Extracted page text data
'''
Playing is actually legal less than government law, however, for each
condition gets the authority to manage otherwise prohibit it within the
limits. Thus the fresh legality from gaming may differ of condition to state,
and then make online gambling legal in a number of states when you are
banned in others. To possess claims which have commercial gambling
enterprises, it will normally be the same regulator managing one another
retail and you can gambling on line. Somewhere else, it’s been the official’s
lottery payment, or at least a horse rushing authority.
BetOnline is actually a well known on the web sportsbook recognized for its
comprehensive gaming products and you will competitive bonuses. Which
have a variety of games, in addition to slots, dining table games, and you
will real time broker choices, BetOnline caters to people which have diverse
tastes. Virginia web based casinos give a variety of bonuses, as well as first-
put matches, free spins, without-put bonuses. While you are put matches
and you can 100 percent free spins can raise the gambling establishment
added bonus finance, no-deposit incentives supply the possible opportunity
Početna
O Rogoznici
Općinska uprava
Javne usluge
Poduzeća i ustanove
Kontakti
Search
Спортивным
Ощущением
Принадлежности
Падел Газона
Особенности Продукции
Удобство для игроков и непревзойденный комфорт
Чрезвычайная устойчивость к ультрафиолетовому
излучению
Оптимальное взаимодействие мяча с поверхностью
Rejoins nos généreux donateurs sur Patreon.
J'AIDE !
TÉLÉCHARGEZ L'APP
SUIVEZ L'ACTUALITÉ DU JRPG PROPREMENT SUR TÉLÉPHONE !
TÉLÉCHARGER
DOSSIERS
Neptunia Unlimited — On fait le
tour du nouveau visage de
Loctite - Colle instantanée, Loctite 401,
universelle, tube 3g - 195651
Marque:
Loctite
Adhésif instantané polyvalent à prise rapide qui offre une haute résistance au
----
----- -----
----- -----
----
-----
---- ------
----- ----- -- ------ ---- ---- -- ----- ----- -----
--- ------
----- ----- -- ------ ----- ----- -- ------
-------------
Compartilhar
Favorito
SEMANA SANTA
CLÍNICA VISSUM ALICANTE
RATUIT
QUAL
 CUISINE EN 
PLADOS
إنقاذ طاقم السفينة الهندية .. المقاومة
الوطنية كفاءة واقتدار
'''
EXERCISE DIRECTIONS:
Down to the last line, repeat the data exactly.

SOLUTION TO THE PROBLEM:
Playing is actually legal less than government law, however, for each
condition gets the authority to manage otherwise prohibit it within the
limits. Thus the fresh legality from gaming may differ of condition to state,
and then make online gambling legal in a number of states when you are
banned in others. To possess claims which have commercial gambling
enterprises, it will normally be the same regulator managing one another
retail and you can gambling on line. Somewhere else, it’s been the official’s
lottery payment, or at least a horse rushing authority.
BetOnline is actually a well known on the web sportsbook recognized for its
comprehensive gaming products and you will competitive bonuses. Which
have a variety of games, in addition to slots, dining table games, and you
will real time broker choices, BetOnline caters to people which have diverse
tastes. Virginia web based casinos give a variety of bonuses, as well as first-
put matches, free spins, without-put bonuses. While you are put matches
and you can 100 percent free spins can raise the gambling establishment
added bonus finance, no-deposit incentives supply the possible opportunity
Početna
O Rogoznici
Općinska uprava
Javne usluge
Poduzeća i ustanove
Kontakti
Search
Спортивным
Ощущением
Принадлежности
Падел Газона
Особенности Продукции
Удобство для игроков и непревзойденный комфорт
Чрезвычайная устойчивость к ультрафиолетовому
излучению
Оптимальное взаимодействие мяча с поверхностью
Rejoins nos généreux donateurs sur Patreon.
J'AIDE !
TÉLÉCHARGEZ L'APP
SUIVEZ L'ACTUALITÉ DU JRPG PROPREMENT SUR TÉLÉPHONE !
TÉLÉCHARGER
DOSSIERS
Neptunia Unlimited — On fait le
tour du nouveau visage de
Loctite - Colle instantanée, Loctite 401,
universelle, tube 3g - 195651
Marque:
Loctite
Adhésif instantané polyvalent à prise rapide qui offre une haute résistance au
----
----- -----
----- -----
----
-----
---- ------
----- ----- -- ------ ---- ---- -- ----- ----- -----
--- ------
----- ----- -- ------ ----- ----- -- ------
-------------
Compartilhar
Favorito
SEMANA SANTA
CLÍNICA VISSUM ALICANTE
RATUIT
QUAL
 CUISINE EN 
PLADOS
إنقاذ طاقم السفينة الهندية .. المقاومة
الوطنية كفاءة واقتدار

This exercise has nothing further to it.